WHAT YOU SHOULD DO
Your response should consist of one number, the count of lines below that contain "labels".
====================
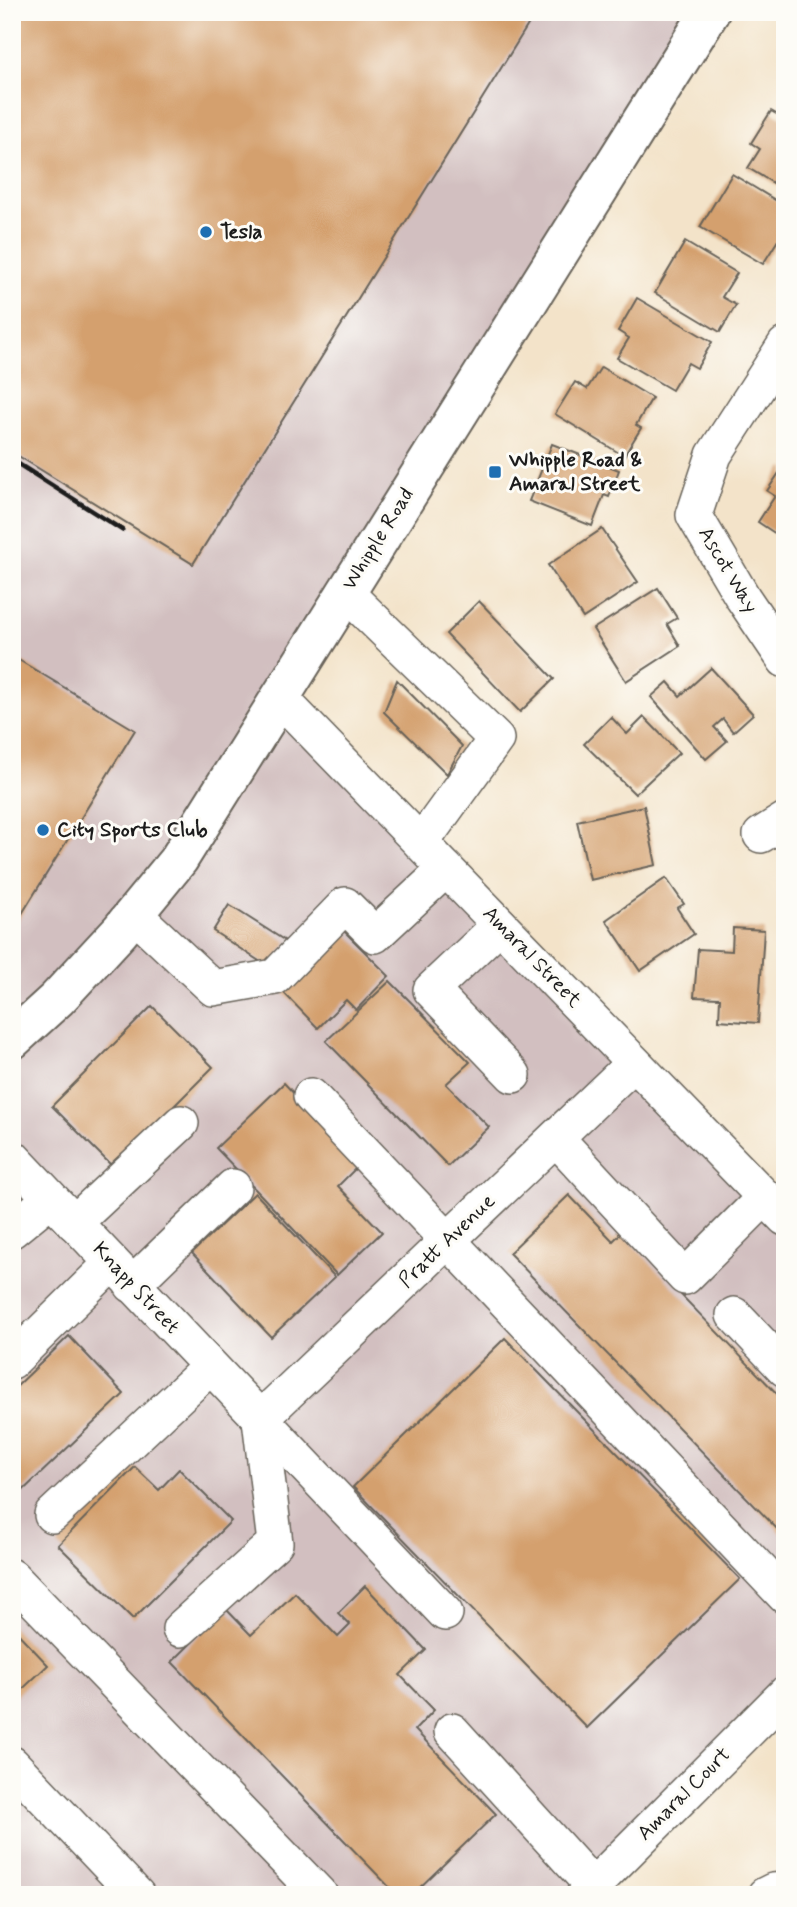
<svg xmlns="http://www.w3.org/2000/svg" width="797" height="1907" font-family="Mynerve,sans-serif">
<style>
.industrial{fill:#d2bfc0}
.building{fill:#d4a06e}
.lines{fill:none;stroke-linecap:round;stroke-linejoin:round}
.minor-casing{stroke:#676259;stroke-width:38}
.major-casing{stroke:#676259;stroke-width:42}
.minor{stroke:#fff;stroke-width:35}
.major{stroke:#fff;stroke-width:38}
.rail{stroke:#1c1c1c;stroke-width:5}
.poi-dot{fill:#1f6fb2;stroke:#fdfcf7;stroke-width:2.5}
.labels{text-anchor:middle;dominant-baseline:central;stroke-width:6;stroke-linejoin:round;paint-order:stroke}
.poi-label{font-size:21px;font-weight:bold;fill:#1c1c1c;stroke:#fdfcf7;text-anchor:start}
.street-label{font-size:21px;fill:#1c1c1c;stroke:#fdfcf7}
</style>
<rect width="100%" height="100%" fill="#fdfcf7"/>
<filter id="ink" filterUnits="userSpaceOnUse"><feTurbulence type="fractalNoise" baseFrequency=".0143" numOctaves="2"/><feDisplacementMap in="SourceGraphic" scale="14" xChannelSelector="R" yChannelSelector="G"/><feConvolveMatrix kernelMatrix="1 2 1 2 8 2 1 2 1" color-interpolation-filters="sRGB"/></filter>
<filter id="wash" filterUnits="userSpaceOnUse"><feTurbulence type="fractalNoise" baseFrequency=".00686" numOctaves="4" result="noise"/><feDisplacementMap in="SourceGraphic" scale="28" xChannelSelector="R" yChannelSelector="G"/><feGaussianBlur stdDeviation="1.57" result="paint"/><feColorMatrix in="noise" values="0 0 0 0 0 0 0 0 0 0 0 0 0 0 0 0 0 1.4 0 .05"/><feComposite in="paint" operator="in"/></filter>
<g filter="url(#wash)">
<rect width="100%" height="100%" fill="#f3e3c9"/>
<path class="industrial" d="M12 12H710L279 697 785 1218V1694L584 1895H12Z"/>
<g id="blocks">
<g class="building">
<path d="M12 12H536L193 564 12 452Z"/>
<path d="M771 111 785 119V190L748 168 760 149 751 143Z"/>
<path d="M732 174 785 206V229L763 264 700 227Z"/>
<path d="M685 242 737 273 722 297 736 305 720 332 655 293Z"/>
<path d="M637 298 712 342 697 368 688 363 672 390 617 358 629 338 618 331Z"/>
<path d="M601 367 652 398 636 425 641 428 624 456 555 414 575 382 587 389Z"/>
<path d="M552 444 619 470 609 497 604 495 592 526 529 501Z"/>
<path d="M783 467 785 468V540L758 522 775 496 767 491Z"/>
<path d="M602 529 638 582 583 618 548 565Z"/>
<path d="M658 588 677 618 667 624 680 646 626 681 593 629Z"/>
<path d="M479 601 554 679 520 712 446 634Z"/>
<path d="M12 656 135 730 12 930Z"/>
<path d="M711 668 753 714 733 732 723 719 714 727 727 741 706 759 651 697 668 682 680 696Z"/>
<path d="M397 680 462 746 447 774 384 712Z"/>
<path d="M611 717 627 734 644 717 679 753 635 794 584 744Z"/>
<path d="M644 806 656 865 590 880 577 821Z"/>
<path d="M666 878 684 904 677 908 694 934 640 971 606 920Z"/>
<path d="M229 905 287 942 270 968 213 931Z"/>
<path d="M341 928 389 976 356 1010 346 1000 318 1028 280 989Z"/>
<path d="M733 928 764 930 758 1023 719 1020 720 998 694 997 698 949 732 951Z"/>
<path d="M785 938V964H784L778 939Z"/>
<path d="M390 981 470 1062 446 1084 489 1127 448 1166 326 1041Z"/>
<path d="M152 1006 213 1067 113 1167 52 1106Z"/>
<path d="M284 1083 360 1164 338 1186 382 1232 337 1275 216 1148Z"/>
<path d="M255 1193 335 1277 271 1337 192 1253Z"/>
<path d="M569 1195 613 1241 621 1233 785 1402V1537L509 1253Z"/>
<path d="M69 1336 124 1394 15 1498 12 1495V1391Z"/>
<path d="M505 1338 740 1579 587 1728 353 1487Z"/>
<path d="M135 1467 159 1490 179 1469 231 1521 133 1619 58 1545Z"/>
<path d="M365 1586 426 1650 400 1675 434 1710 415 1730 496 1814 412 1895H397L172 1662 226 1609 251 1635 295 1593 338 1637 350 1625 338 1613Z"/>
<path d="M12 1627 48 1665 12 1699Z"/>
</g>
</g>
</g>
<g filter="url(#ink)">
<use href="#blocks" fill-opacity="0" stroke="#676259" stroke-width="2"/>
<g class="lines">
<defs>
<g id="minor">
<path d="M785 345 714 455 694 515 743 598 785 660"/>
<path d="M345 592 496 739 421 843"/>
<path d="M279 697 785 1218"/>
<path d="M761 835 785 820"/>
<path d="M134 914 213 988 275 977 345 905 375 935 446 869"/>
<path d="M500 925 431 990 513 1075"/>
<path d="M311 1096 785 1596"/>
<path d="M556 1138 685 1277 765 1197"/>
<path d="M12 1157 445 1613"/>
<path d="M74 1223 181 1123"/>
<path d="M12 1230 50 1199"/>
<path d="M132 1285 233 1187"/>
<path d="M734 1315 785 1369"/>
<path d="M12 1361 112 1263"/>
<path d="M260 1419 634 1063"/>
<path d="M52 1515 210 1367"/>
<path d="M12 1577 320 1895"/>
<path d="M180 1629 275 1543 260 1419"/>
<path d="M452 1731 593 1886"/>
<path d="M12 1764 137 1895"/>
<path d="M584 1895 785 1694"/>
<path d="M765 1895 773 1891 785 1890"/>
</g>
<path id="major" d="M12 1040 57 999 120 931 179 859 710 12"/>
</defs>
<use href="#minor" class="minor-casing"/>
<use href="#major" class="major-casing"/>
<use href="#minor" class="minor"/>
<use href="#major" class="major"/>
<path class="rail" d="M12 460 122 530"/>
</g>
</g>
<g class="poi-dot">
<circle cx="206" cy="232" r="7"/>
<rect x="488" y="465" width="14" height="14" rx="3.5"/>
<circle cx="43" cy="830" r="7"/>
</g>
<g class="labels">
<g class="poi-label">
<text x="220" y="232">Tesla</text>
<text x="509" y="460">Whipple Road &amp;<tspan x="509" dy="24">Amaral Street</tspan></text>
<text x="57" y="830">City Sports Club</text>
</g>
<g class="street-label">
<text transform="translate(378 539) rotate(-58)">Whipple Road</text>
<text transform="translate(728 570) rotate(59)">Ascot Way</text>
<text transform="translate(532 957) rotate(46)">Amaral Street</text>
<text transform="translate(447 1241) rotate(-44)">Pratt Avenue</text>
<text transform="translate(136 1288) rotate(47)">Knapp Street</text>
<text transform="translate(684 1794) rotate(-45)">Amaral Court</text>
</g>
</g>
<rect width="797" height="1907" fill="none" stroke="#fdfcf7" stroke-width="42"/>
</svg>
====================
SOLVED PROBLEM
2